→ **ASSIGNMENT**
The records underneath are to be repeated exactly, with the pictures left out.

→ **INPUT DATA**
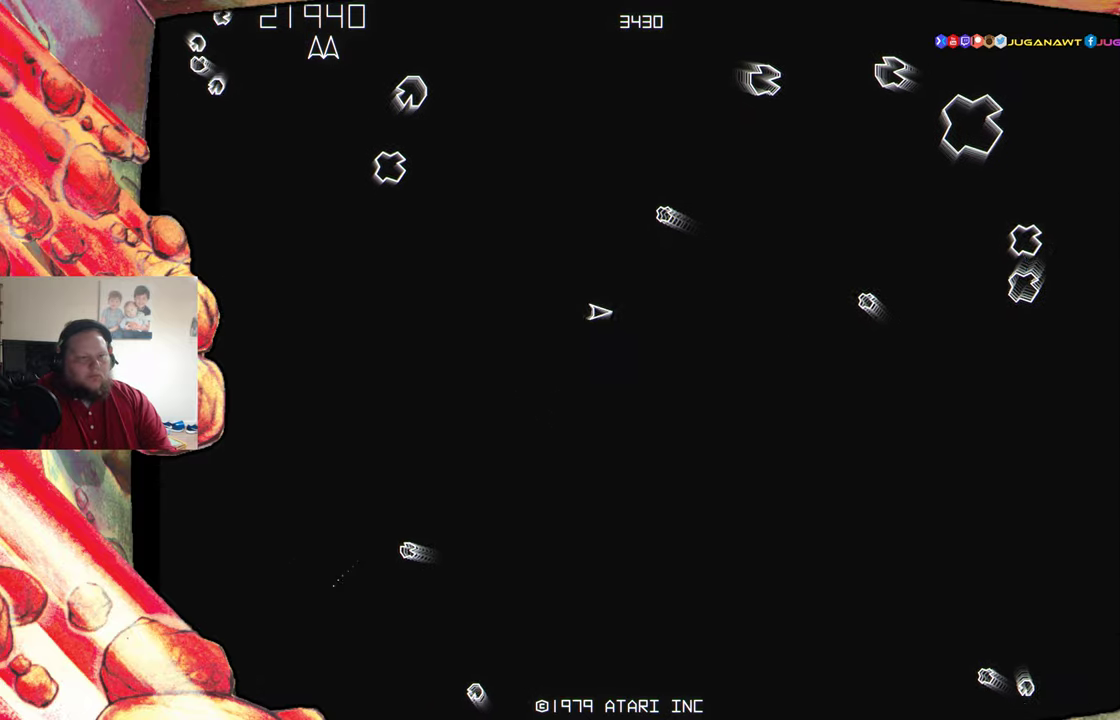
{"buttons": [], "events": [[100, "A", "up"], [183, "A", "down"], [217, "DPAD_LEFT", "down"], [283, "A", "up"], [283, "DPAD_LEFT", "up"], [367, "A", "down"], [483, "A", "up"]]}
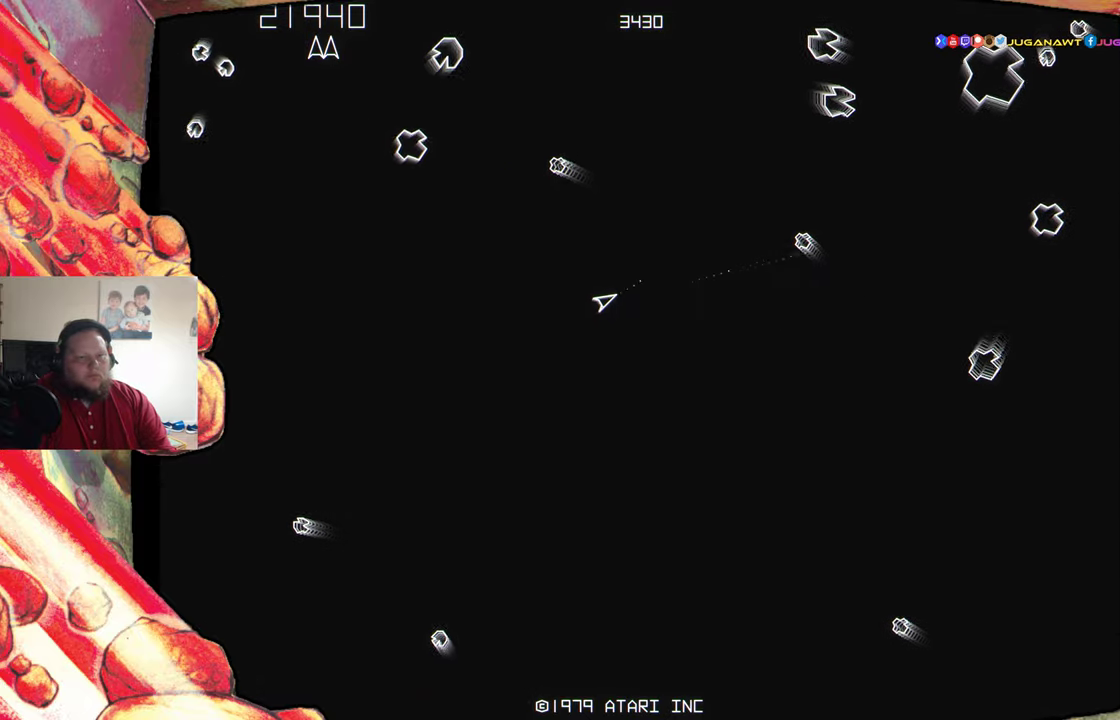
{"buttons": ["A", "DPAD_RIGHT"], "events": [[50, "A", "down"], [167, "A", "up"], [183, "DPAD_RIGHT", "down"], [267, "A", "down"], [367, "A", "up"], [500, "A", "down"]]}
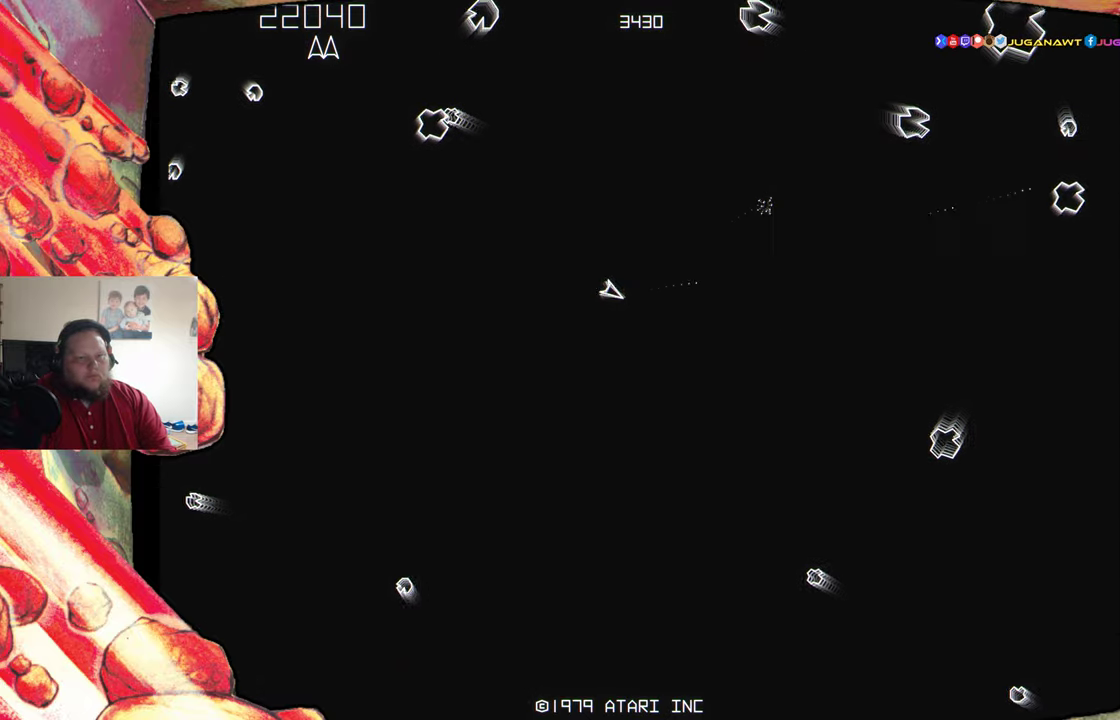
{"buttons": [], "events": [[83, "A", "up"], [100, "DPAD_RIGHT", "up"], [167, "A", "down"], [267, "A", "up"], [367, "A", "down"], [483, "A", "up"]]}
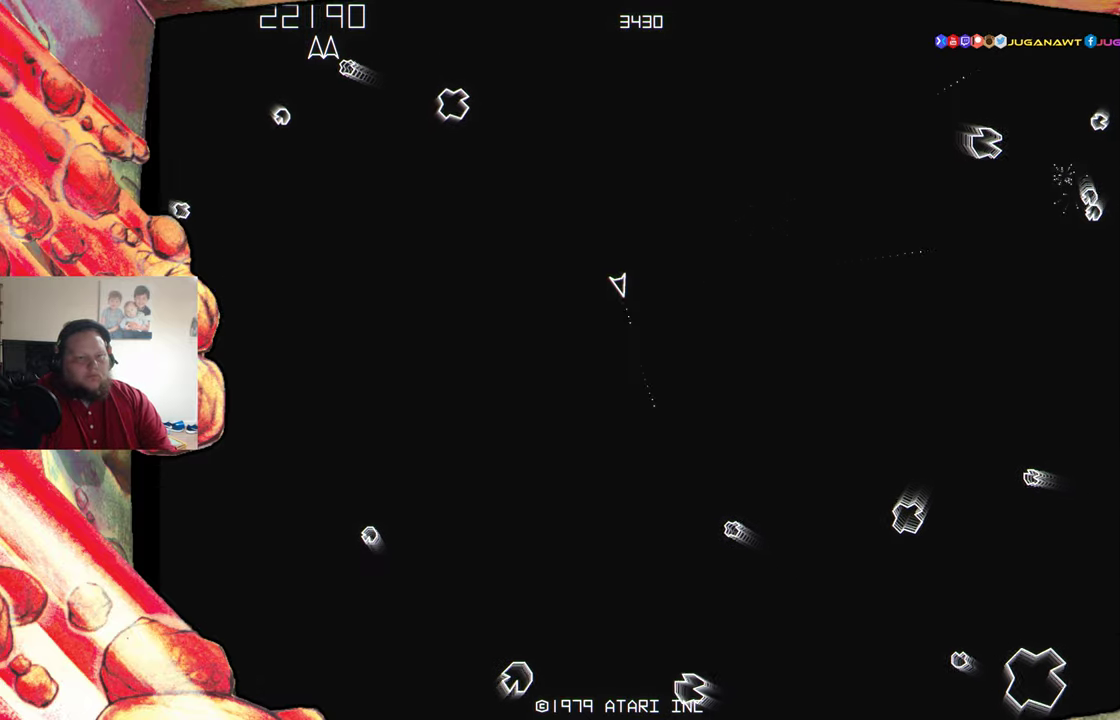
{"buttons": ["A"], "events": [[67, "A", "down"], [167, "A", "up"], [217, "DPAD_RIGHT", "down"], [283, "A", "down"], [300, "DPAD_RIGHT", "up"], [367, "A", "up"], [450, "A", "down"]]}
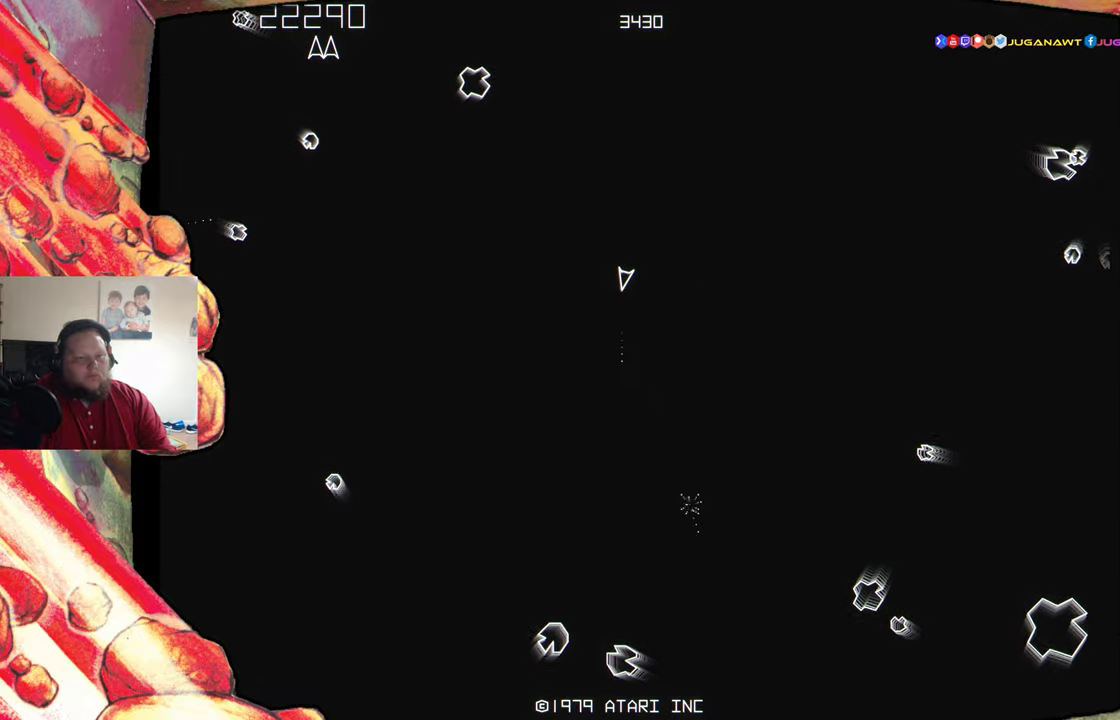
{"buttons": ["A"], "events": [[67, "A", "up"], [217, "A", "down"], [333, "A", "up"], [417, "A", "down"]]}
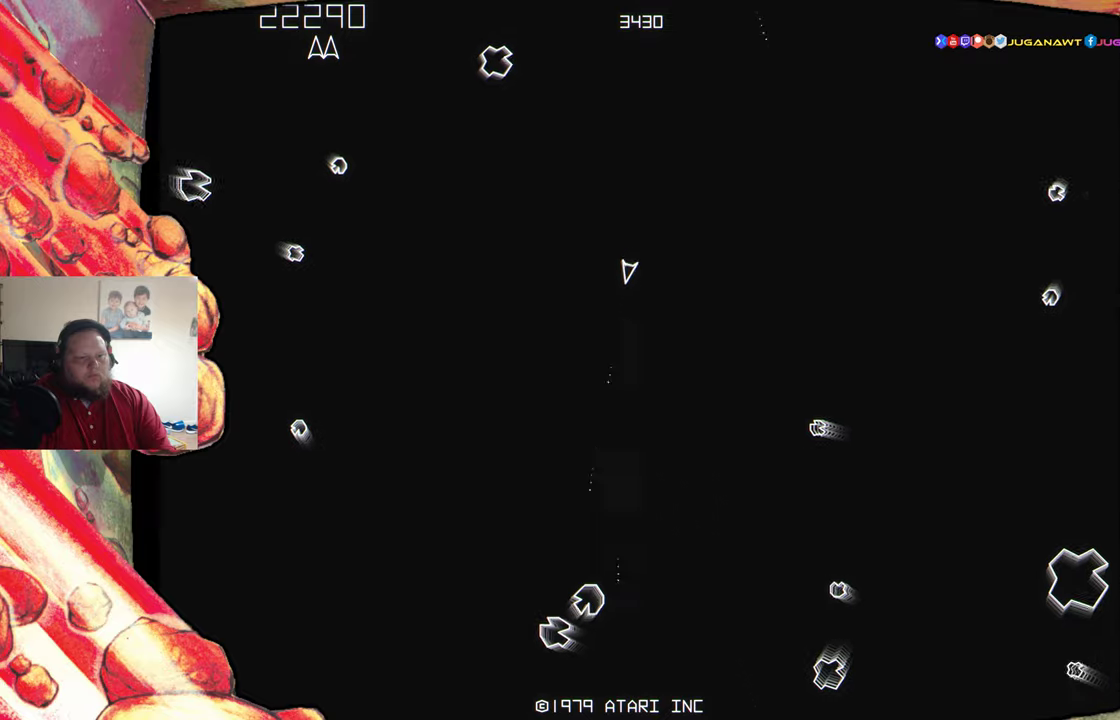
{"buttons": ["A"], "events": [[17, "A", "up"], [100, "A", "down"], [200, "A", "up"], [250, "DPAD_LEFT", "down"], [317, "A", "down"], [350, "DPAD_LEFT", "up"], [417, "A", "up"], [500, "A", "down"]]}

→ **ANSWER TO THE EXERCISE**
{"buttons": [], "events": [[100, "A", "up"], [183, "A", "down"], [217, "DPAD_LEFT", "down"], [283, "A", "up"], [283, "DPAD_LEFT", "up"], [367, "A", "down"], [483, "A", "up"]]}
{"buttons": ["A", "DPAD_RIGHT"], "events": [[50, "A", "down"], [167, "A", "up"], [183, "DPAD_RIGHT", "down"], [267, "A", "down"], [367, "A", "up"], [500, "A", "down"]]}
{"buttons": [], "events": [[83, "A", "up"], [100, "DPAD_RIGHT", "up"], [167, "A", "down"], [267, "A", "up"], [367, "A", "down"], [483, "A", "up"]]}
{"buttons": ["A"], "events": [[67, "A", "down"], [167, "A", "up"], [217, "DPAD_RIGHT", "down"], [283, "A", "down"], [300, "DPAD_RIGHT", "up"], [367, "A", "up"], [450, "A", "down"]]}
{"buttons": ["A"], "events": [[67, "A", "up"], [217, "A", "down"], [333, "A", "up"], [417, "A", "down"]]}
{"buttons": ["A"], "events": [[17, "A", "up"], [100, "A", "down"], [200, "A", "up"], [250, "DPAD_LEFT", "down"], [317, "A", "down"], [350, "DPAD_LEFT", "up"], [417, "A", "up"], [500, "A", "down"]]}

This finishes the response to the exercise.